Les parties ont été régulièrement averties du jour de l’audience.
Ont été entendus au cours de l’audience publique du 20 janvier 2025 :
— le rapport de M. Cros ;
— les conclusions de Mme Duran-Gottschalk, rapporteure publique ;
— les observations de Me Ogier pour les sociétés requérantes ;
— et les observations de Mme A pour le préfet du Var.
Une note en délibéré a été enregistrée le 20 janvier 2025 pour les sociétés requérantes.
Considérant ce qui suit :
1. Les sociétés requérantes, qui soutiennent exercer une activité professionnelle de lavage de véhicules dans le département du Var et disposer d’établissements dans la zone en cause, demandent l’annulation de l’arrêté du préfet du Var du 17 août 2023 modifiant l’arrêté préfectoral du 2 mai 2023 relatif à la situation de sécheresse sur la zone Argens et plaçant cette zone en crise sécheresse, en tant qu’il fixe des mesures de limitation des usages de l’eau pour le lavage de véhicules automobiles en centres professionnels.
Sur les conclusions à fin d’annulation :
2. Aux termes de l’article L. 211-1 du code de l’environnement : " I.- Les dispositions des chapitres Ier à VII du présent titre ont pour objet une gestion équilibrée et durable de la ressource en eau ; cette gestion () vise à assurer : / () 2° La protection des eaux et la lutte contre toute pollution () ; / 6° La promotion d’une utilisation efficace, économe et durable de la ressource en eau, notamment par le développement de la réutilisation des eaux usées traitées () / II.- La gestion équilibrée doit permettre en priorité de satisfaire les exigences de la santé, de la salubrité publique, de la sécurité civile et de l’alimentation en eau potable de la population () ".
3. Selon l’article L. 211-3 du même code : « I. – En complément des règles générales mentionnées à l’article L. 211-2, des prescriptions nationales ou particulières à certaines parties du territoire sont fixées par décret en Conseil d’Etat afin d’assurer la protection des principes mentionnés à l’article L. 211-1. / II. – Ces décrets déterminent en particulier les conditions dans lesquelles l’autorité administrative peut : / 1° Prendre des mesures de limitation ou de suspension provisoire des usages de l’eau, pour faire face à une menace ou aux conséquences () de sécheresse () ».

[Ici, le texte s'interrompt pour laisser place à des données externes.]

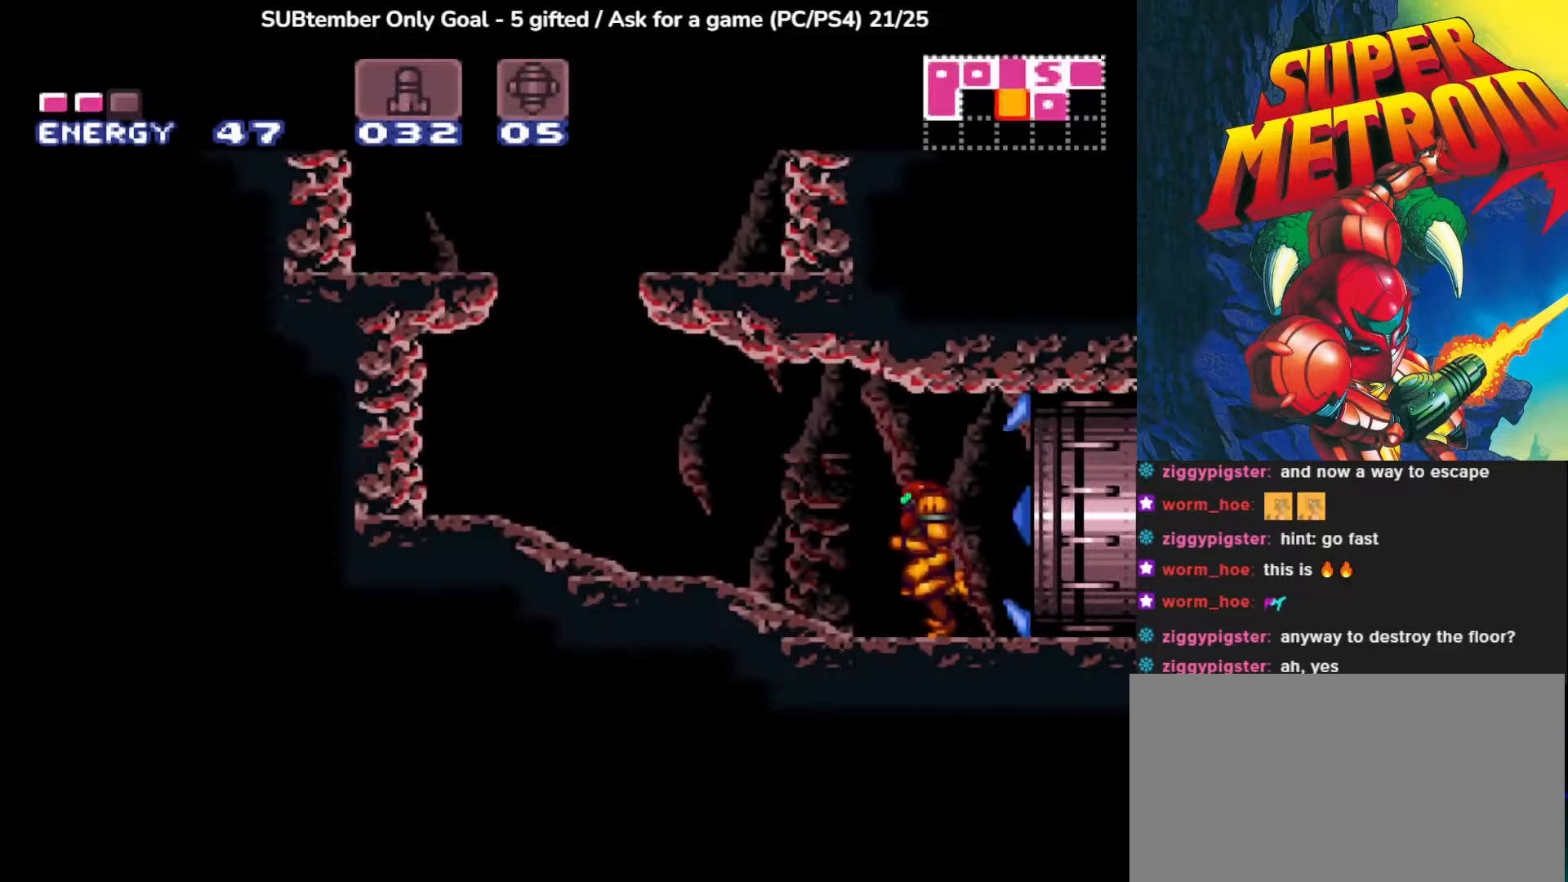
{"buttons": ["DPAD_LEFT"], "left_stick": "center", "events": []}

4. Aux termes de l’article R. 211-66 de ce code : « Les mesures générales ou particulières prévues par le 1° du II de l’article L. 211-3 pour faire face à une menace ou aux conséquences () de sécheresse () sont prescrites par arrêté du préfet du département dit arrêté de restriction temporaire des usages de l’eau (). / Ces mesures, proportionnées au but recherché, ne peuvent être prescrites que pour une période limitée, éventuellement renouvelable. Dès lors que les conditions d’écoulement ou d’approvisionnement en eau redeviennent normales, il est mis fin, s’il y a lieu graduellement, aux mesures prescrites. () Concernant les situations de sécheresse, les mesures sont graduées selon les quatre niveaux de gravité suivants : vigilance, alerte, alerte renforcée et crise. Ces niveaux sont liés à des conditions de déclenchement caractérisées par des points de surveillance et des indicateurs relatifs à l’état de la ressource en eau. / Les mesures de restriction peuvent aller jusqu’à l’arrêt total des prélèvements, et sont définies par usage ou sous-catégories d’usage ou type d’activités, selon des considérations sanitaires, économiques et environnementales, dont les conditions sont fixées dans les arrêtés-cadres prévus à l’article R. 211-67 () ».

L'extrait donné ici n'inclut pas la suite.